▶ _ACTIVITY_: Within the listing below, locate all lines containing the word "upon". Copy each one.

▶ _MATERIAL SUPPLIED_:
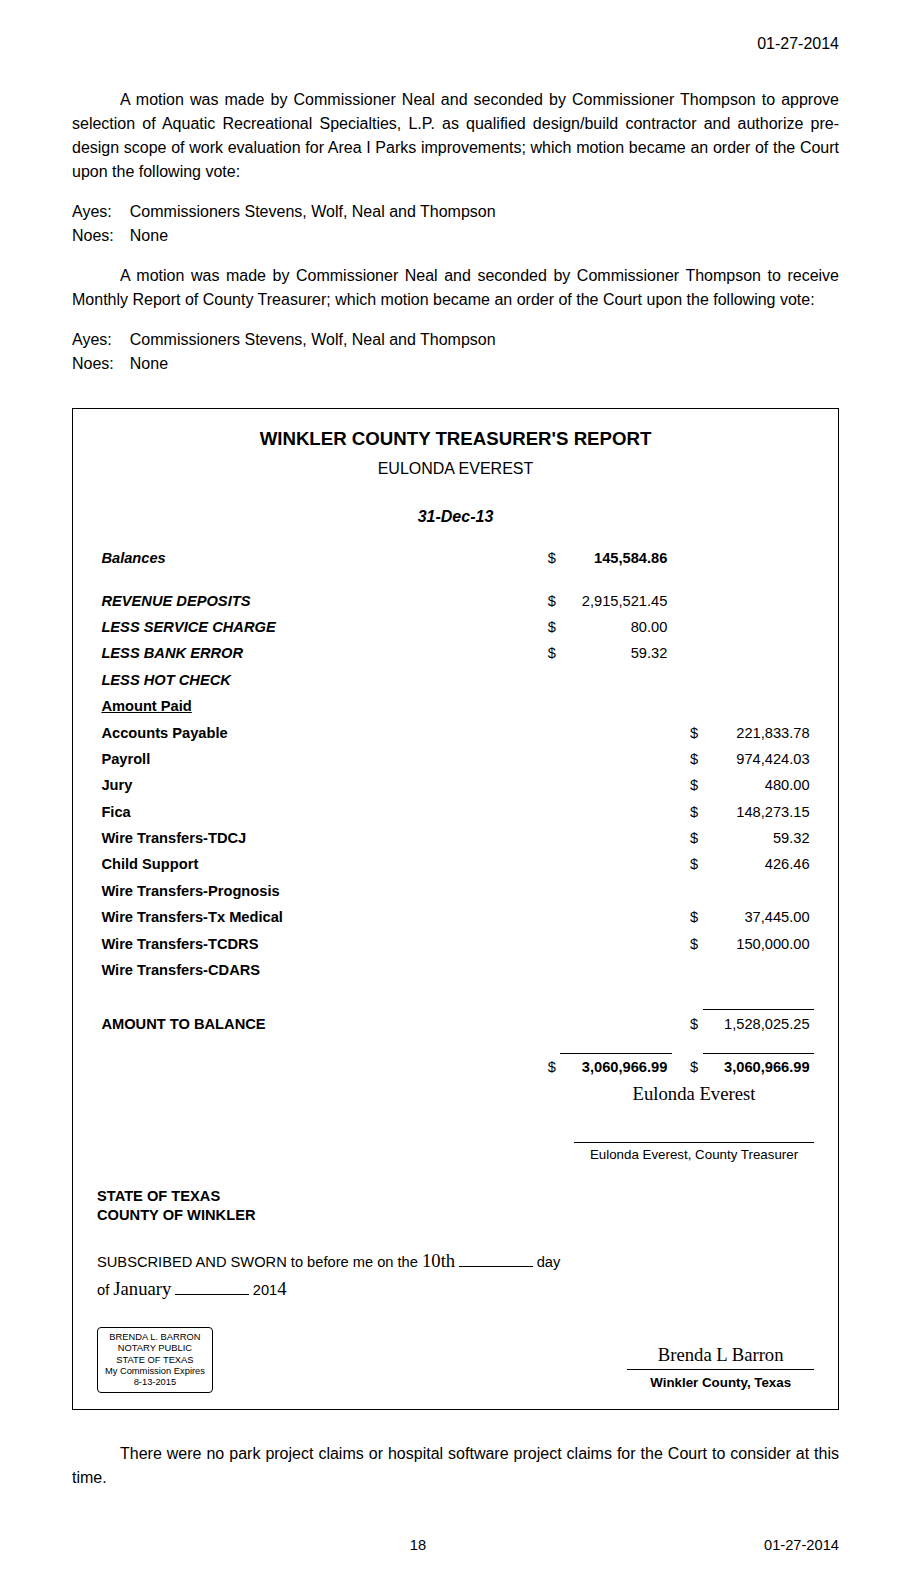01-27-2014
A motion was made by Commissioner Neal and seconded by Commissioner Thompson to approve selection of Aquatic Recreational Specialties, L.P. as qualified design/build contractor and authorize pre-design scope of work evaluation for Area I Parks improvements; which motion became an order of the Court upon the following vote:
| Ayes: | Commissioners Stevens, Wolf, Neal and Thompson |
| Noes: | None |
A motion was made by Commissioner Neal and seconded by Commissioner Thompson to receive Monthly Report of County Treasurer; which motion became an order of the Court upon the following vote:
| Ayes: | Commissioners Stevens, Wolf, Neal and Thompson |
| Noes: | None |
WINKLER COUNTY TREASURER'S REPORT
EULONDA EVEREST
31-Dec-13
| Balances | $ | 145,584.86 | | |
| REVENUE DEPOSITS | $ | 2,915,521.45 | | |
| LESS SERVICE CHARGE | $ | 80.00 | | |
| LESS BANK ERROR | $ | 59.32 | | |
| LESS HOT CHECK | | | | |
| Amount Paid | | | | |
| Accounts Payable | | | $ | 221,833.78 |
| Payroll | | | $ | 974,424.03 |
| Jury | | | $ | 480.00 |
| Fica | | | $ | 148,273.15 |
| Wire Transfers-TDCJ | | | $ | 59.32 |
| Child Support | | | $ | 426.46 |
| Wire Transfers-Prognosis | | | | |
| Wire Transfers-Tx Medical | | | $ | 37,445.00 |
| Wire Transfers-TCDRS | | | $ | 150,000.00 |
| Wire Transfers-CDARS | | | | |
| AMOUNT TO BALANCE | | | $ | 1,528,025.25 |
| | $ | 3,060,966.99 | $ | 3,060,966.99 |
Eulonda Everest
Eulonda Everest, County Treasurer
STATE OF TEXAS
COUNTY OF WINKLER
SUBSCRIBED AND SWORN to before me on the 10th day
of January 2014
BRENDA L. BARRON
NOTARY PUBLIC
STATE OF TEXAS
My Commission Expires 8-13-2015
Brenda L Barron
Winkler County, Texas
There were no park project claims or hospital software project claims for the Court to consider at this time.
18
01-27-2014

▶ _REPLY_:
A motion was made by Commissioner Neal and seconded by Commissioner Thompson to approve selection of Aquatic Recreational Specialties, L.P. as qualified design/build contractor and authorize pre-design scope of work evaluation for Area I Parks improvements; which motion became an order of the Court upon the following vote:
A motion was made by Commissioner Neal and seconded by Commissioner Thompson to receive Monthly Report of County Treasurer; which motion became an order of the Court upon the following vote:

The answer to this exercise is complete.